This first-of-its-kind program in cardiology is designed to support hospitals in providing personalized services to heart disease patients and help them avoid a quick return to the hospital.
“We are honored to be selected for this important pilot program," said Ileana Piña, associate chief of academic affairs in the Division of Cardiology at Montefiore. " Improving transitions of care for patients with heart disease and reducing readmissions are a constant focus at Montefiore and are a growing area of concern for health care as a whole.”
“The Patient Navigator Program will allow us to support a team of experts focused on these patients and will allow for the appropriate care and education to be offered, thus improving outcomes.” Nearly one in five patients hospitalized with heart attack and one in four patients hospitalized with heart failure are readmitted within 30 days of discharge, often for conditions seemingly unrelated to the original diagnosis. Readmissions can be related to issues like stresses within the hospital, fragility on discharge, lack of understanding of discharge instructions and inability to carry out discharge instructions.

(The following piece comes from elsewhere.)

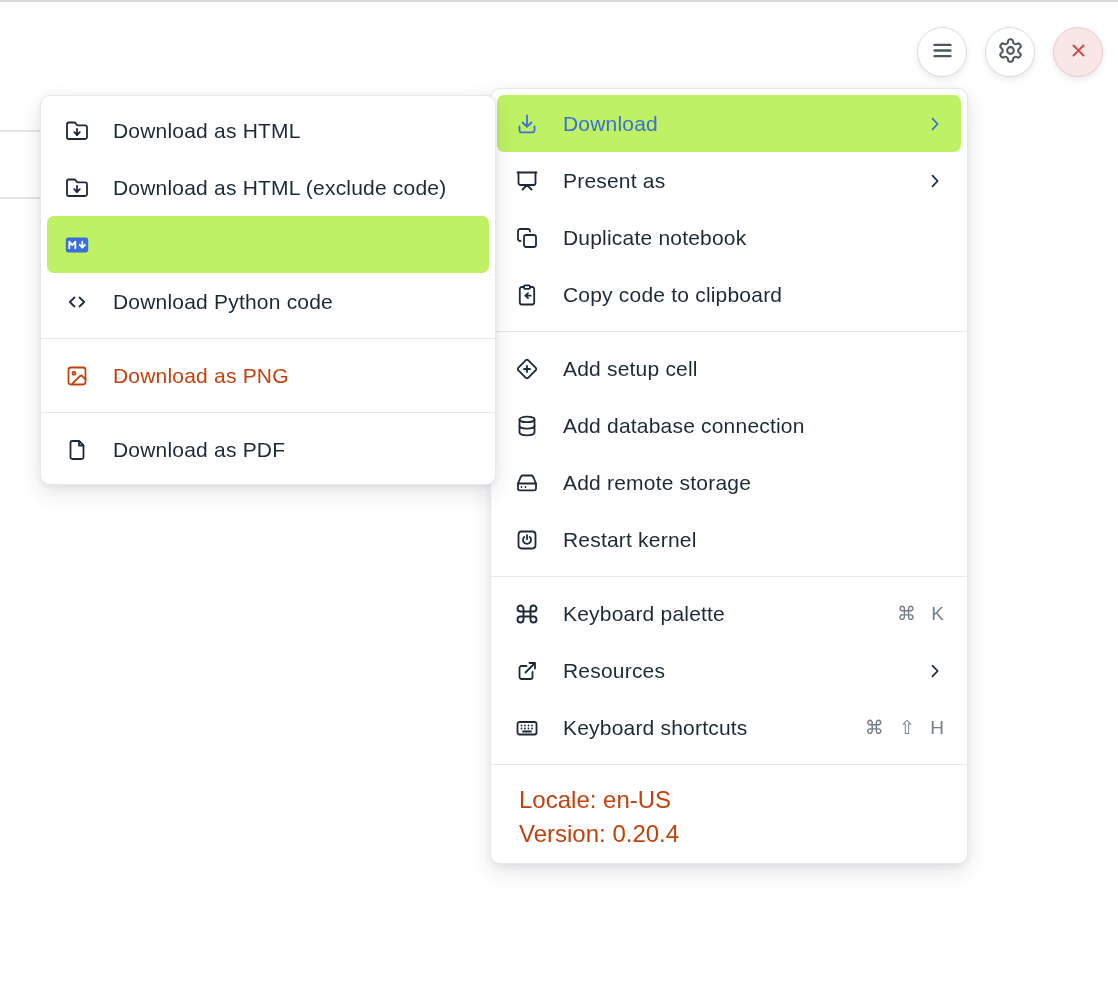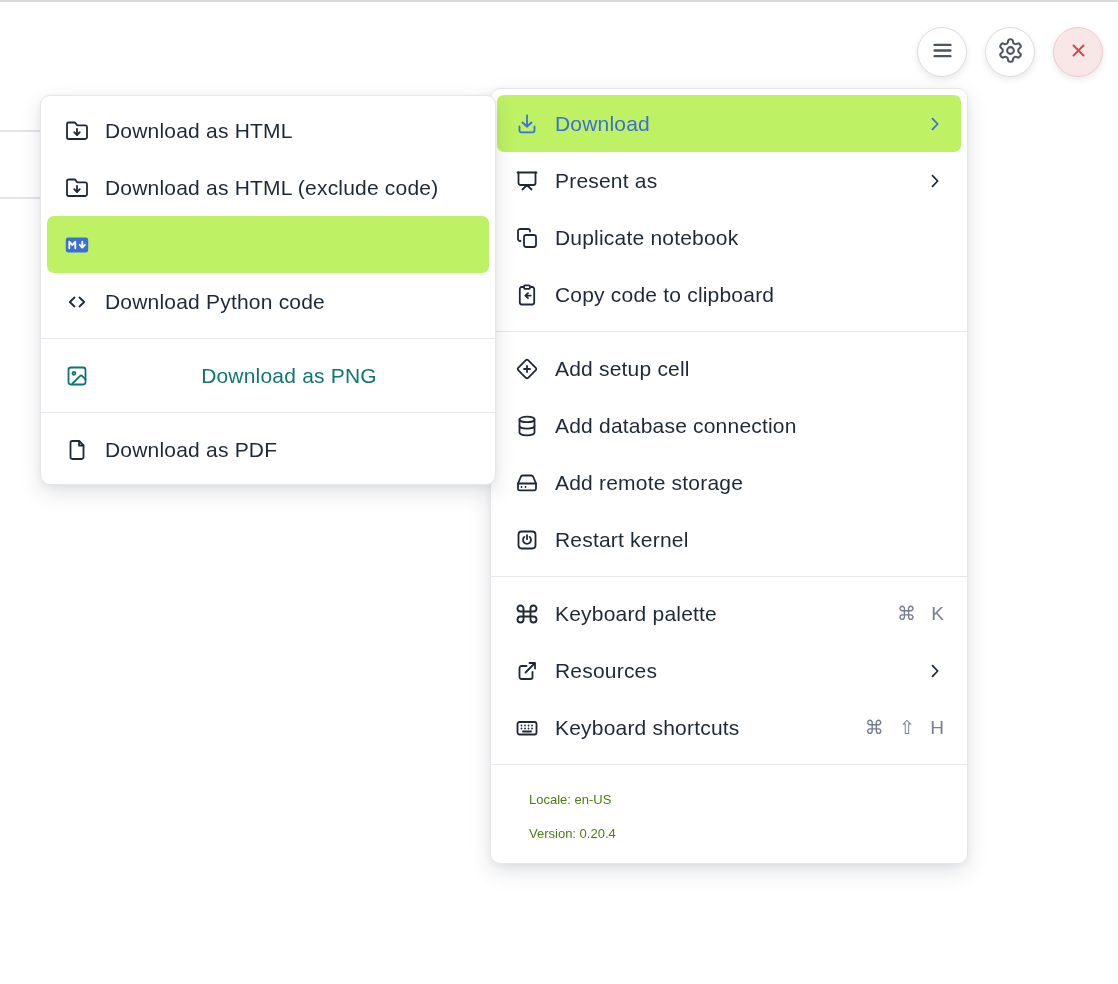"Download as HTML" .menu-row { gap: 16px -> 24px }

The Patient Navigator Program team consists of a cardiologist, a nurse with heart failure care experience, a rehabilitation professional with exercise therapy experience and a doctor of pharmacy.

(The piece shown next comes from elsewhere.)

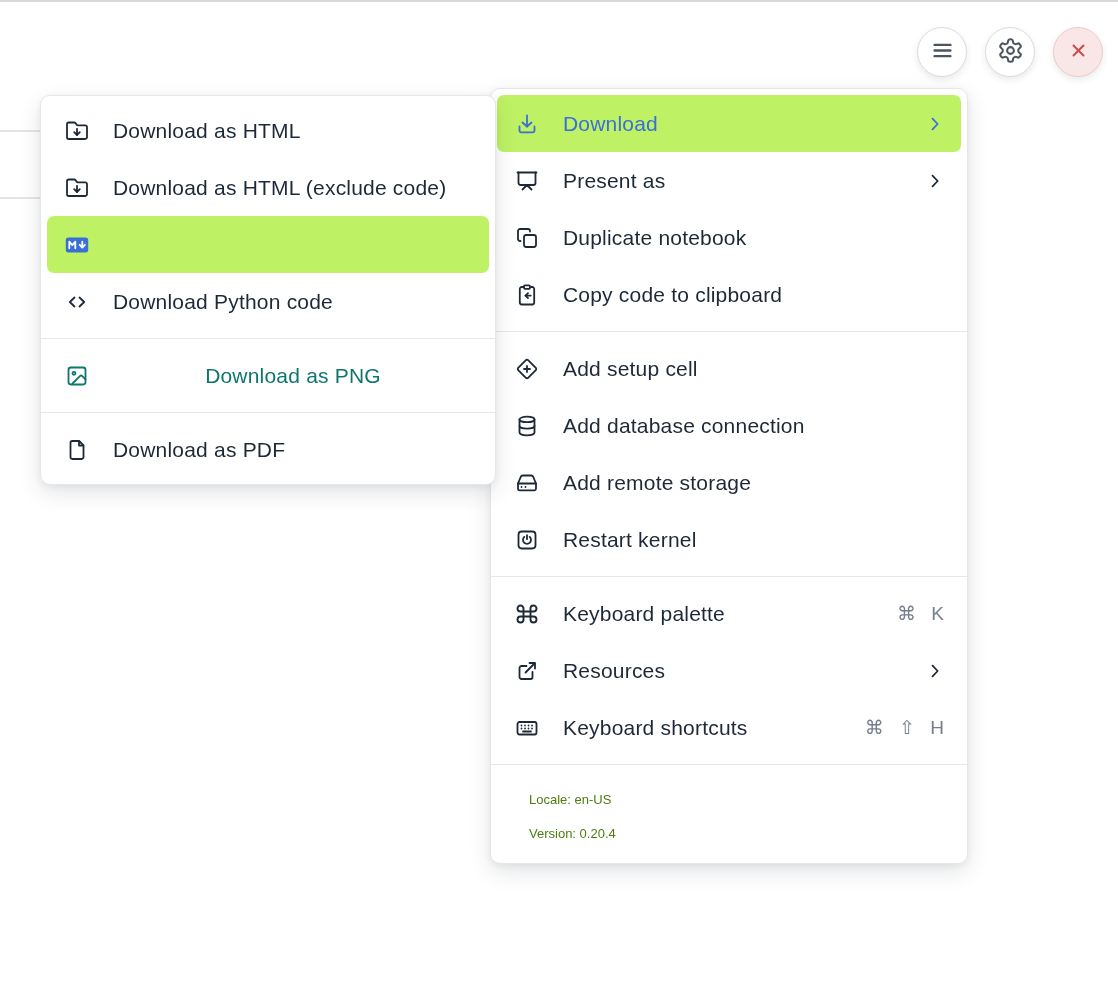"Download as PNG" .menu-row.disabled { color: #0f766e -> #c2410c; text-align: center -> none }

The team serves as the patient’s advocate for the totality of the transition of care and aims to discharge patients on a timely basis, identify those who are at high risk for readmission and provide resources to help prevent avoidable readmissions.
The ACC created the Patient Navigator Program to support a team of caregivers at selected hospitals to help patients overcome challenges during their hospital stay and in the weeks following discharge when they are most vulnerable.